→ **Task statement**
Report the number of lines of the listing below containing the string "pneumonia", with nothing added.
——————————
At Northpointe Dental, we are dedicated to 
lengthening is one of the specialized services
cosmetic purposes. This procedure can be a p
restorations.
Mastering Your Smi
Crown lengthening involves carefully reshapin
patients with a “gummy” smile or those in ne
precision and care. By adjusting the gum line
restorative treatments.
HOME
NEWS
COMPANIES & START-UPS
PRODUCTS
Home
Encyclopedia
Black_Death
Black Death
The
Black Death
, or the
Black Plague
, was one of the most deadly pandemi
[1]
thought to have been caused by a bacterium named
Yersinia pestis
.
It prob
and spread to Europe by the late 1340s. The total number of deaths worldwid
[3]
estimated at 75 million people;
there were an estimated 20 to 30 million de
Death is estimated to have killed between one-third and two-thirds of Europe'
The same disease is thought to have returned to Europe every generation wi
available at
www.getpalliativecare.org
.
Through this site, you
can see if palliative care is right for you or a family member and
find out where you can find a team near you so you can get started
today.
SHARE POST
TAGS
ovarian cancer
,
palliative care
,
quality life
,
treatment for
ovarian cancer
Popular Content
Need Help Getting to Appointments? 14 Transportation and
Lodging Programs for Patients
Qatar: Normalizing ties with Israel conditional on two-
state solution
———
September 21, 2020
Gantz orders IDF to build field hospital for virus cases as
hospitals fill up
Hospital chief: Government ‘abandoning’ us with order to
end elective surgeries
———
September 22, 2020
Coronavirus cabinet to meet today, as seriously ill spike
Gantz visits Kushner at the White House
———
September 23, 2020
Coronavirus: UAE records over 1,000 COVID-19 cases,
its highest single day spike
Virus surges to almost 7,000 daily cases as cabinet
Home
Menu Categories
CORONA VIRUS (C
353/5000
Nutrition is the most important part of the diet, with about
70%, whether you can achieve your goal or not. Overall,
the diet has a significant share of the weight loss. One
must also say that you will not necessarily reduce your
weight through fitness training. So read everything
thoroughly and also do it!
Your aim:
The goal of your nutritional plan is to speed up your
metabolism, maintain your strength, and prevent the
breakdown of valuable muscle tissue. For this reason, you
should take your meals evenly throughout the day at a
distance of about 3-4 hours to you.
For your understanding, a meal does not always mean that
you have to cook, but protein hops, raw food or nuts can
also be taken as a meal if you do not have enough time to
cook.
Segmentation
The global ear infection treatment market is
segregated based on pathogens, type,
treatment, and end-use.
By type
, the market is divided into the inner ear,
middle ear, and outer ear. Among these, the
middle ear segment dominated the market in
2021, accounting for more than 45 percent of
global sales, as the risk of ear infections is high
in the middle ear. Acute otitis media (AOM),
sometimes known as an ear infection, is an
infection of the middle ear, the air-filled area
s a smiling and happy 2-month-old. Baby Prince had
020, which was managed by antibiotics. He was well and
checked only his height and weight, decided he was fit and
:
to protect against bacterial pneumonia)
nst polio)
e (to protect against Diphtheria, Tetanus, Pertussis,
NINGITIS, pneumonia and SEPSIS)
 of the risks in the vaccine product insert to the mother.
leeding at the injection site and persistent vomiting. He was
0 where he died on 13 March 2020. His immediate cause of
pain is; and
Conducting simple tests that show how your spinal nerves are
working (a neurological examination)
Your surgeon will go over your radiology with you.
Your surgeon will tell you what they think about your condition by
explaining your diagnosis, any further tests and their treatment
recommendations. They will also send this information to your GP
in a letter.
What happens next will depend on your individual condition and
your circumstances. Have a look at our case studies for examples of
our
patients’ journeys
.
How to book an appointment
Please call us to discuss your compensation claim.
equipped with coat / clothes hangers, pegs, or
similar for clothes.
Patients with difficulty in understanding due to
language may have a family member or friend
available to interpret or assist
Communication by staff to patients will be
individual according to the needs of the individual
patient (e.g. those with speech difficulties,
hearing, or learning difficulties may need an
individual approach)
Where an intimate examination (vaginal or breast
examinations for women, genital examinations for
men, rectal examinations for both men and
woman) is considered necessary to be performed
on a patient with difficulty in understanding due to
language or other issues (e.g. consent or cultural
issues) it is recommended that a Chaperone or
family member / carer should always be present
——————————
→ **Task result**
2